Stored data entries
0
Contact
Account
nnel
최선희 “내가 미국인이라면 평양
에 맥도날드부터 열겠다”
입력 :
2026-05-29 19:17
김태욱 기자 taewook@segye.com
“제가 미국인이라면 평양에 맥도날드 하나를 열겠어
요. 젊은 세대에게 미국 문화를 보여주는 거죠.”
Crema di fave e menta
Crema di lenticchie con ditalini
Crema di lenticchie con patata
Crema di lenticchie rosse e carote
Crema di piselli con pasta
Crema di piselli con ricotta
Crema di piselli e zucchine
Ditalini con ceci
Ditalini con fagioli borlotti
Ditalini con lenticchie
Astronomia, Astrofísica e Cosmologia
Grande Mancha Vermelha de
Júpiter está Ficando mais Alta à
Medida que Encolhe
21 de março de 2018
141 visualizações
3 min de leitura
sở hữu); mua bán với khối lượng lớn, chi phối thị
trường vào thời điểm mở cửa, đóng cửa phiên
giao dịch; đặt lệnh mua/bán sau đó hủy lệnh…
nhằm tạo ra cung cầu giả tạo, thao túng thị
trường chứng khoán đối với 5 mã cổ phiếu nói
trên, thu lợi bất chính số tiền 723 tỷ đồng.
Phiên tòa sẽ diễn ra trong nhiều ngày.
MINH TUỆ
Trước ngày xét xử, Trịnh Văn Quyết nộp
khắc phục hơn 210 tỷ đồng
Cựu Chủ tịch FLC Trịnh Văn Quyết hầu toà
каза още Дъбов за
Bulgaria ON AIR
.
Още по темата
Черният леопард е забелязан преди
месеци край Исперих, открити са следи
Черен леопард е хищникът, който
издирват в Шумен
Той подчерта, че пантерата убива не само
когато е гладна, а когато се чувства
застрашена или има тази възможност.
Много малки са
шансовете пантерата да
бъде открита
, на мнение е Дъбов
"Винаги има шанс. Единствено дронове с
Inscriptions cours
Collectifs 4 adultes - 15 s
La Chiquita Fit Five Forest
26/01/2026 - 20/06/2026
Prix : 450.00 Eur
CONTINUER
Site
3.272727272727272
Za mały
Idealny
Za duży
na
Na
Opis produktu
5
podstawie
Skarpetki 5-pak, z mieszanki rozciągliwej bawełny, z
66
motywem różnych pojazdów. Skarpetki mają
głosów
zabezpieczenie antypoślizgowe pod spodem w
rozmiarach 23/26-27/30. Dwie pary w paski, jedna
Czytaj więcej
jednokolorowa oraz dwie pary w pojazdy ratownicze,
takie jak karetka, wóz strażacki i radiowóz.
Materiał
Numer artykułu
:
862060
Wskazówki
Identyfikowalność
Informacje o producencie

WORK REQUEST.
Every record must be given again exactly as it was written.

EXPECTED OUTPUT.
0
Contact
Account
nnel
최선희 “내가 미국인이라면 평양
에 맥도날드부터 열겠다”
입력 :
2026-05-29 19:17
김태욱 기자 taewook@segye.com
“제가 미국인이라면 평양에 맥도날드 하나를 열겠어
요. 젊은 세대에게 미국 문화를 보여주는 거죠.”
Crema di fave e menta
Crema di lenticchie con ditalini
Crema di lenticchie con patata
Crema di lenticchie rosse e carote
Crema di piselli con pasta
Crema di piselli con ricotta
Crema di piselli e zucchine
Ditalini con ceci
Ditalini con fagioli borlotti
Ditalini con lenticchie
Astronomia, Astrofísica e Cosmologia
Grande Mancha Vermelha de
Júpiter está Ficando mais Alta à
Medida que Encolhe
21 de março de 2018
141 visualizações
3 min de leitura
sở hữu); mua bán với khối lượng lớn, chi phối thị
trường vào thời điểm mở cửa, đóng cửa phiên
giao dịch; đặt lệnh mua/bán sau đó hủy lệnh…
nhằm tạo ra cung cầu giả tạo, thao túng thị
trường chứng khoán đối với 5 mã cổ phiếu nói
trên, thu lợi bất chính số tiền 723 tỷ đồng.
Phiên tòa sẽ diễn ra trong nhiều ngày.
MINH TUỆ
Trước ngày xét xử, Trịnh Văn Quyết nộp
khắc phục hơn 210 tỷ đồng
Cựu Chủ tịch FLC Trịnh Văn Quyết hầu toà
каза още Дъбов за
Bulgaria ON AIR
.
Още по темата
Черният леопард е забелязан преди
месеци край Исперих, открити са следи
Черен леопард е хищникът, който
издирват в Шумен
Той подчерта, че пантерата убива не само
когато е гладна, а когато се чувства
застрашена или има тази възможност.
Много малки са
шансовете пантерата да
бъде открита
, на мнение е Дъбов
"Винаги има шанс. Единствено дронове с
Inscriptions cours
Collectifs 4 adultes - 15 s
La Chiquita Fit Five Forest
26/01/2026 - 20/06/2026
Prix : 450.00 Eur
CONTINUER
Site
3.272727272727272
Za mały
Idealny
Za duży
na
Na
Opis produktu
5
podstawie
Skarpetki 5-pak, z mieszanki rozciągliwej bawełny, z
66
motywem różnych pojazdów. Skarpetki mają
głosów
zabezpieczenie antypoślizgowe pod spodem w
rozmiarach 23/26-27/30. Dwie pary w paski, jedna
Czytaj więcej
jednokolorowa oraz dwie pary w pojazdy ratownicze,
takie jak karetka, wóz strażacki i radiowóz.
Materiał
Numer artykułu
:
862060
Wskazówki
Identyfikowalność
Informacje o producencie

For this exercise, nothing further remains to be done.